To Find Articles:
Many researchers are using Google Scholar to search for sources in their disciplines. Google Scholar is a great resource but does not provide free access to publishers’ content. To access any article you still need to see if the library has a subscription to the journal in which it appeared. To make this easier the Hunter College Libraries participate in Google Scholar’s Library Linking program. This means that when you do a search in Google Scholar you will be able to see what journals you have access to through library subscriptions both electronically and in print.
1 From Google Scholar, click on the Options wheel and choose Scholar Preferences.
2 You will now see the Google Scholar Preferences page. In the Library Links box, type "Hunter College". Then, click the Find Library button.
3 You will now see Hunter College listed under the "Show library access links for..." heading. You have the option of adding up to three different libraries (by repeating Step 2 above). When you are finished adding libraries, make sure the box is checked next to each one. Finally, be sure to click the Save Preferences button at the very bottom of the page.
Now when you do a search in Google Scholar, you will see a link that says Full-text at Hunter if it is available electronically. From off-campus you will be asked to authenticate with your Hunter email account. You will also see a link that says related info at Hunter. This will lead you to information on our print holdings of that journal.

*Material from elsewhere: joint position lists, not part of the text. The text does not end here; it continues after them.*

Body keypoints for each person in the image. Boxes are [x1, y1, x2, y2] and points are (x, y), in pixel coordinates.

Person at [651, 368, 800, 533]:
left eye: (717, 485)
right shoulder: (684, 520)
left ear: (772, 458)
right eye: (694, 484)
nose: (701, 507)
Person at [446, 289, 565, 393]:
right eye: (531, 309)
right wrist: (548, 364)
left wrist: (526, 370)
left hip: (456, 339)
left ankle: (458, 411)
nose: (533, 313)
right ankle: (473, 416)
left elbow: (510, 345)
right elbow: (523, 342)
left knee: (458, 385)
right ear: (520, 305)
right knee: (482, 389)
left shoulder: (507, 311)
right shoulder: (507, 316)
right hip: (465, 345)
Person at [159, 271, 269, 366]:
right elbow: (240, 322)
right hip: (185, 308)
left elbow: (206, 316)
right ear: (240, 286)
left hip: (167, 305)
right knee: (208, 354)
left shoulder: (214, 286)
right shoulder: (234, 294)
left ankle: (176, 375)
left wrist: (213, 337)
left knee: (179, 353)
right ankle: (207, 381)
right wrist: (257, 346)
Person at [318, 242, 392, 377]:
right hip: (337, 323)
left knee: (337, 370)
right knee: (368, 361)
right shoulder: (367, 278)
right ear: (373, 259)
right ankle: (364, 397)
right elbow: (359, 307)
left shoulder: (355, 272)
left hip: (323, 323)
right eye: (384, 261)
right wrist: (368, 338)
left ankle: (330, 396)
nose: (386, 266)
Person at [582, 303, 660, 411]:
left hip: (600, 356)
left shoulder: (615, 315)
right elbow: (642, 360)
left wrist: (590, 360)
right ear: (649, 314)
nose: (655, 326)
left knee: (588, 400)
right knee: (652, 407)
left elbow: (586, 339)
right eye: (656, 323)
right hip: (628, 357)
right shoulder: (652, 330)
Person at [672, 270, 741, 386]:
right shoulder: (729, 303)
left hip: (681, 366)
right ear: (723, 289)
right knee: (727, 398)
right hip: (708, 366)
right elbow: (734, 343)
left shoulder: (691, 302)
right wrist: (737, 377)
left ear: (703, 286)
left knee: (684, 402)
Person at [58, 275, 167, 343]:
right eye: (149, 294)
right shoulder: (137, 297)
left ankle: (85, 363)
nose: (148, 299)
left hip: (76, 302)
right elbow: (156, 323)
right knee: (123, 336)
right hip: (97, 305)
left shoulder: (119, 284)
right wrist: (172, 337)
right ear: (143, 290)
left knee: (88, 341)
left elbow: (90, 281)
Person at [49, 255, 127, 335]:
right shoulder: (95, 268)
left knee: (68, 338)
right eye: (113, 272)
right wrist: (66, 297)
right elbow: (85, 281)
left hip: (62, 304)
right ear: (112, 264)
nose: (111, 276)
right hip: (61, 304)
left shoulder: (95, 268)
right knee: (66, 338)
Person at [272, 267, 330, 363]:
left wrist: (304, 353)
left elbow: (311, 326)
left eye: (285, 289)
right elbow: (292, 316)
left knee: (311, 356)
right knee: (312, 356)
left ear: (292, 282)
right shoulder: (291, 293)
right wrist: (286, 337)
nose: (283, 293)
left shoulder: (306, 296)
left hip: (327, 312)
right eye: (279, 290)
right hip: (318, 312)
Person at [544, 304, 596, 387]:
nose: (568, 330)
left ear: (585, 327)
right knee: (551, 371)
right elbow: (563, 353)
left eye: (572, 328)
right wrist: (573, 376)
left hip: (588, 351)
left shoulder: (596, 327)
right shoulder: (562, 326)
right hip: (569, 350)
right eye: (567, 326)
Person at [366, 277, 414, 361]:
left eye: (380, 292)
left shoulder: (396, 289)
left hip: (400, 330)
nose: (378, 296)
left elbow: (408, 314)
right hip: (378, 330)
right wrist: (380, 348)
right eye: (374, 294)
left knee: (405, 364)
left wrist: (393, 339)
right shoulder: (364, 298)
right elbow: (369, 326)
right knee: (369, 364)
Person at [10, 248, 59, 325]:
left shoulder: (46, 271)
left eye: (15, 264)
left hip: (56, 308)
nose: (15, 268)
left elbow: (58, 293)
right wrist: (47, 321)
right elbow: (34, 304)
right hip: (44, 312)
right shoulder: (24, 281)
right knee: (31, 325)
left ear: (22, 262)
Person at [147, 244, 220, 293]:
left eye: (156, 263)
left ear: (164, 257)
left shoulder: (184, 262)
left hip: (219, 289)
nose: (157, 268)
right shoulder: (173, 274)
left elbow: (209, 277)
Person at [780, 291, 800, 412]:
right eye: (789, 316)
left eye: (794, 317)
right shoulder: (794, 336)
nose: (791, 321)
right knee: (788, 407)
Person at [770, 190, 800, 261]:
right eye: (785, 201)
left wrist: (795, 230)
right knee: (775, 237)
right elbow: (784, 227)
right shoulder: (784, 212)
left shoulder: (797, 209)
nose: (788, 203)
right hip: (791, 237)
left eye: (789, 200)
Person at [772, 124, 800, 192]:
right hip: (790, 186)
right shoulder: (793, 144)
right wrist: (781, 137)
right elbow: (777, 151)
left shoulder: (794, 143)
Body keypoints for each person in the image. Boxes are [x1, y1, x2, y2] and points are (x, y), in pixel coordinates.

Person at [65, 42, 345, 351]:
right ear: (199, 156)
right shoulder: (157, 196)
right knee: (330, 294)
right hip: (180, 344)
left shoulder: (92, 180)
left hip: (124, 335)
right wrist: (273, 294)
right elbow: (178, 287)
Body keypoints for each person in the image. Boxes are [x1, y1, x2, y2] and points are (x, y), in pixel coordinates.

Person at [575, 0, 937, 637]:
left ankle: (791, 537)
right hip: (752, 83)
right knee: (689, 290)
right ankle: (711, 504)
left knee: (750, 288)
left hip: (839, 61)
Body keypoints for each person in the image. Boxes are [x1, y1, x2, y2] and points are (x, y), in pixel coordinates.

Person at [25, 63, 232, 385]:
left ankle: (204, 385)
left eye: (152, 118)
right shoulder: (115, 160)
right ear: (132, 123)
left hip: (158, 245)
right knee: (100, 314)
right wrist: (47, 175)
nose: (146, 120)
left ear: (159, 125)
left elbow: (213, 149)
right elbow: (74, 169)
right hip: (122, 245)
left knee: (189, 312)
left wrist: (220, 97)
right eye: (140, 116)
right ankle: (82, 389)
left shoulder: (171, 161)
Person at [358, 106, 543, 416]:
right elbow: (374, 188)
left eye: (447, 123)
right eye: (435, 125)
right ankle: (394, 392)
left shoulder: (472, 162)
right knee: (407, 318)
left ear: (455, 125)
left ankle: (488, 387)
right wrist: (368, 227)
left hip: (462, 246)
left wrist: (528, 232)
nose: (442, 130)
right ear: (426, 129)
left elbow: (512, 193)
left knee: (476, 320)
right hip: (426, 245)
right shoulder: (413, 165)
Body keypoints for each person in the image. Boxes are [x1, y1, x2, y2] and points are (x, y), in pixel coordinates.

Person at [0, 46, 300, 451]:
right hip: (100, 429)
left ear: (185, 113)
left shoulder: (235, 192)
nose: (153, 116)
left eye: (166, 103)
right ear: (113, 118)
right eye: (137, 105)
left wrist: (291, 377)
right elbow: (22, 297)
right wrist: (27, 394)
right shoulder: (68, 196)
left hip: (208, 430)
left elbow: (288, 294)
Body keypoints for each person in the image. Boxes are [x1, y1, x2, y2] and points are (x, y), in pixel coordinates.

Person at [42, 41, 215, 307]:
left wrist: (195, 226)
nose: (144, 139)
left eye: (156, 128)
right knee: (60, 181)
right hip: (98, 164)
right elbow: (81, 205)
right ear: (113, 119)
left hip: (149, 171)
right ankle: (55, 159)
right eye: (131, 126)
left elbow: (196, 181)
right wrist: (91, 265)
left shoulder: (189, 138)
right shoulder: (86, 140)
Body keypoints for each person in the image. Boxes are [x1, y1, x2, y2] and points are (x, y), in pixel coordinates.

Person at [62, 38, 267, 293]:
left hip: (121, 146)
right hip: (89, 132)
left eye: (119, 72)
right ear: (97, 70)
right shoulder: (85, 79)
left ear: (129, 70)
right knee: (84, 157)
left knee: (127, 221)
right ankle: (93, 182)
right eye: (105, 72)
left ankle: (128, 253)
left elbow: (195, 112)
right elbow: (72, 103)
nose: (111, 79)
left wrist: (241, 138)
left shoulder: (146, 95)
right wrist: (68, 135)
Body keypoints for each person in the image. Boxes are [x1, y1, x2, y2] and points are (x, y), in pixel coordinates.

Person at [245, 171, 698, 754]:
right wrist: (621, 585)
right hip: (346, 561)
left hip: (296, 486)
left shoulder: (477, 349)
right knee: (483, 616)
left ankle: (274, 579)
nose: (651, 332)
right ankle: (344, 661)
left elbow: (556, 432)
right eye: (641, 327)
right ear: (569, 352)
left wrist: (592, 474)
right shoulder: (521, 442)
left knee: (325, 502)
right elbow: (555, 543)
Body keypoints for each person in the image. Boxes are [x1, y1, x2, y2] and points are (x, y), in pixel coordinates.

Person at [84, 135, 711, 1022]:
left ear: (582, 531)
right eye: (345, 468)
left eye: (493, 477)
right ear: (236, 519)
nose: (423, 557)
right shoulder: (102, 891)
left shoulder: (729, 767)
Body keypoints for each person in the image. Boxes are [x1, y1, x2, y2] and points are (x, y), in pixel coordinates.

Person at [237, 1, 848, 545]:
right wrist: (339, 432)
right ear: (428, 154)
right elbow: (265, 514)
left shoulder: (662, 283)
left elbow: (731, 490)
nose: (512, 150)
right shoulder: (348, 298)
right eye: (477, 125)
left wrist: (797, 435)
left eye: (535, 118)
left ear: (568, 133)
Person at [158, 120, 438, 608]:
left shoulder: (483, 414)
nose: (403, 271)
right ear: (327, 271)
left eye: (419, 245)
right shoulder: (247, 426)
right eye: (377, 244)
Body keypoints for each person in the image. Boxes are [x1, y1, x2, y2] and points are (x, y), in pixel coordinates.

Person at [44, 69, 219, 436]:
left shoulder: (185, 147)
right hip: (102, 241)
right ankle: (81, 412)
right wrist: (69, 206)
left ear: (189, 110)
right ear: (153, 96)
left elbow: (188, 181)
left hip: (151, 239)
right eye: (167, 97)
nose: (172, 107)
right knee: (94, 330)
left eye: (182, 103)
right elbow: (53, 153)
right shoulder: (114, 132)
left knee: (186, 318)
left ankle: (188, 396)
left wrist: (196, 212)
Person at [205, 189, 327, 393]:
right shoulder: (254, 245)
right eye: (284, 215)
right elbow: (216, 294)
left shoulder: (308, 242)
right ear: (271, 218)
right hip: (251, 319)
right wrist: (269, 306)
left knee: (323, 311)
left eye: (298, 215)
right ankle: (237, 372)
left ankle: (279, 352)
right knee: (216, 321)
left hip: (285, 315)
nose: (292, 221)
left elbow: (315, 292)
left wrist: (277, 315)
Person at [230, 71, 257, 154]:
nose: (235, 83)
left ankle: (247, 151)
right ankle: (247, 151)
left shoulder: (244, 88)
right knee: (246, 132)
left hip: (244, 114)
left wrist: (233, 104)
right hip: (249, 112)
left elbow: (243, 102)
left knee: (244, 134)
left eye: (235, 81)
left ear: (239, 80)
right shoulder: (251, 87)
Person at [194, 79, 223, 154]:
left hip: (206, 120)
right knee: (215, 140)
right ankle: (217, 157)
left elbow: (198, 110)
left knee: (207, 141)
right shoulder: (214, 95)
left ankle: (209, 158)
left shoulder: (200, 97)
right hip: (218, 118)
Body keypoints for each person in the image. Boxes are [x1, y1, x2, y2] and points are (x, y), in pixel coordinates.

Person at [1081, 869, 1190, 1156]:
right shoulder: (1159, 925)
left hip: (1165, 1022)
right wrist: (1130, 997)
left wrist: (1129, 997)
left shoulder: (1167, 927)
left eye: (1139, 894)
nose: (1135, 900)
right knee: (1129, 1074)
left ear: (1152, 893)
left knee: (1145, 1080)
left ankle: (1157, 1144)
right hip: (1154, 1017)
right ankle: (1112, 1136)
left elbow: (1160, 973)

If you need further help with using Google Scholar, or have any other library questions, find out how to get in touch with us on the Ask-A-Librarian page.
All electronic resources available to Hunter students, faculty and staff can be accessed on our Library website from off-campus via our proxy server.
You must have a Hunter email account and only use links to these licensed resources from our Hunter Library website. You will NOT be able to go directly to the site of the resource for access.
For full details, see Access from Home.
How do you decide which database(s) are the best fit for your needs? There are many considerations:
For a cross-disciplinary topic like globalization or anti-Americanism, you may need to search in more than one database to find what you need. Keep that in mind! There is no one, magical database that will give you everything you need.
On the library databases page, there are a few tools to help you select your resources. You can narrow the list down by Subject, by database type (full-text, index, etc.), or you can click on the orange question mark to the right of each database name to read a brief summary of the contents of a given database. See below.
For example, here is the pop-up that explains what you need to know about the database JSTOR:
The box above tells you a lot about the resource you are about to search, which is why is it wise to take a look. For instance, did you realize that in JSTOR, current journals are not entered into the database for 2-5 years? That means that if you are looking for information on a current topic, or are working in a field where things change rapidly and you need to be on the cutting edge, JSTOR will probably not be the best place for you to search. Why? Because you will be missing out on the most current 2-5 years' worth of information. If that's okay for your research needs, then go ahead and use JSTOR. Just be mindful of what you are searching at any given time.
Even after choosing a database, you can still find out just what publications you are searching by consulting a "help" menu, or an "about" link. Often times, databases will include a "publications" link as well, which will list all the journals, magazines, newspapers, etc. that you will be searching, and the dates covered by each.